Psikiyatrist/Psikoterapist Yrd.Doç.Dr. Rıdvan Üney, kaynana gelin ilişkisindeki problemlerin neredeyse insanlık tarihi kadar eski olduğunu ifade ederek, “Bu çatışmalar; şarkılara, manilere, dizilere, yarışma programlarına, parodilere konu olmuştur” dedi.
Yapılan araştırmalarda aile içi şiddette kadınların duygusal ve fiziksel şiddet gördüğü kişilerden biriside kaynanalar olduğunu söyleyen Psikiyatrist/Psikoterapist Yrd.Doç.Dr. Rıdvan Üney, “Bu problemli ilişkinin diğer ilişkilerden farklı bir yönü vardır. Uzlaşma ve barışa oldukça uzaktır. Çoğunlukla katlanmayla sonuçlanır.
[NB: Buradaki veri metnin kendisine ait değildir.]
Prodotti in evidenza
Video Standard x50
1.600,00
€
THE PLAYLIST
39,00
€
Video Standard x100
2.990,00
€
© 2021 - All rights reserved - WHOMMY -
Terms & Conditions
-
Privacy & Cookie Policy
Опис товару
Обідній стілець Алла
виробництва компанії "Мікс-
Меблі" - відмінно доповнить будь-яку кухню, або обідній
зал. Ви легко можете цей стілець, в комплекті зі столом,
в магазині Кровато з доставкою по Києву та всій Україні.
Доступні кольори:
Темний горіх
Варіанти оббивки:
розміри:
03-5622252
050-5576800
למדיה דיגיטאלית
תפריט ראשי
Kaynana gelin sorunu her grupta olduğu halde eğitim ve sosyo-ekonomik düzey düştükçe daha fazla görülmektedir. Dünyanın her yerinde olan bu sorun bizim gibi geleneksel toplumlarda belki daha fazla önem taşıyor” diye konuştu.
Psikiyatrist/Psikoterapist Yrd.Doç.Dr. Rıdvan Üney, kaynana gelin sorunlarının nedenlerini şöyle sıraladı:
"1. Anne-oğul ilişkisi ve güç kaybı: Bizim gibi ataerkil topluluklarda; erkek çocuk sahibi olmak, kadın için bir güç demektir. Doğal olarak kadın, yani kaynana bu gücünü kaybetmek ya da paylaşmak istemez. Burada en büyük rakip gelindir ve bu nedenle gelinle bir çatışma başlar.
2. Aşırı korumacı anne: Aşırı korumacı bir anne çocuğuna zara geleceği yönündeki endişesinden dolayı oğlunu korumak adına gelinle çatışır.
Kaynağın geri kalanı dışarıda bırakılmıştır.